"Lung/brain cancer/tumours"

When people talk about illness, they tend to say they have lung cancer instead of lung tumours, or brain tumours instead of brain cancer. Why is this?


Solution 1:

Tumors in the lung are much more likely to be cancerous than a tumor in the brain. Further, the lung is much easier to biopsy than the brain, so you're much more likely to know for sure that a lung tumor is cancerous than a brain tumor.

I think people are just being accurate. When they know the tumors in their lungs are cancerous, they accurately refer to it as "lung cancer" or "cancer of the lung". When they have one or more tumors in their brain and are not sure the tumors are cancerous, they accurately refer to it as a "brain tumor". You certainly do hear the term "brain cancer", and it's generally used when one knows the tumors are cancerous.

For example, if someone says "I have a pituitary tumor", that means that they have a tumor in (or on) their pituitary gland.

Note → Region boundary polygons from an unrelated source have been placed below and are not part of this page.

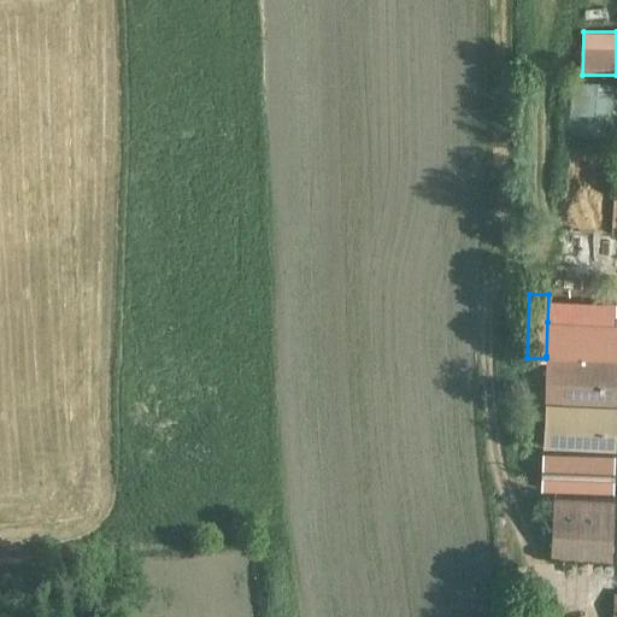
[(546,356),(616,358),(616,324),(616,325),(616,305),(616,303),(551,301),(550,322),(547,322),(546,356)]
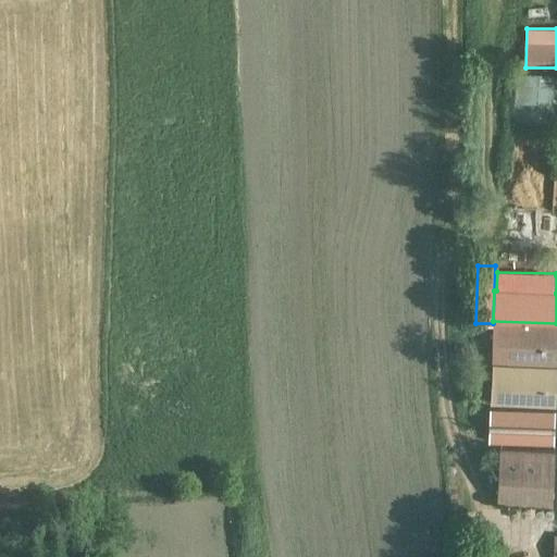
[(492,363),(556,366),(556,345),(556,324),(494,322),(492,363)]
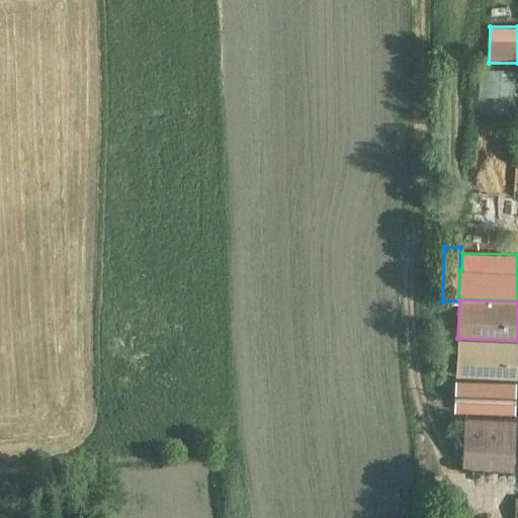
[(456,375),(517,378),(517,351),(517,341),(457,339),(456,375)]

Likely they don't know if it's cancerous, and often they're non-cancerous.

A person with hamartoma of the lung has one or more lung tumors. But they do not have lung cancer.

Solution 2:

I am not a doctor, but!

A tumour has to be malignant to be called a cancer.

Lungs may have a few small tumours without affecting the quality of life at all (depending on the locations of the tumours, of course). I suppose people may have some lung tumours without ever knowing about them.

Even a small tumour in the brain is more likely to have very adverse effects. Impaired cognition, paralysis and hormone imbalances are just a few examples. A brain tumour is bad enough even if isn't cancerous. The number of people with brain cancer is a small subset of the people with brain tumour. I guess this is why you've heard "brain tumour" more often than "brain cancer".

Solution 3:

Others have pointed the possibility of a tumor not being necessarily cancerous. I would have thought that another difference is that a tumor is always localized to a small part of the body, but cancer can (and unfortunately often will) spread out. Lung cancer at least has the tendency not to be confined to a small part of the lung.

The difference is, of course, even clearer in the case of leukemia.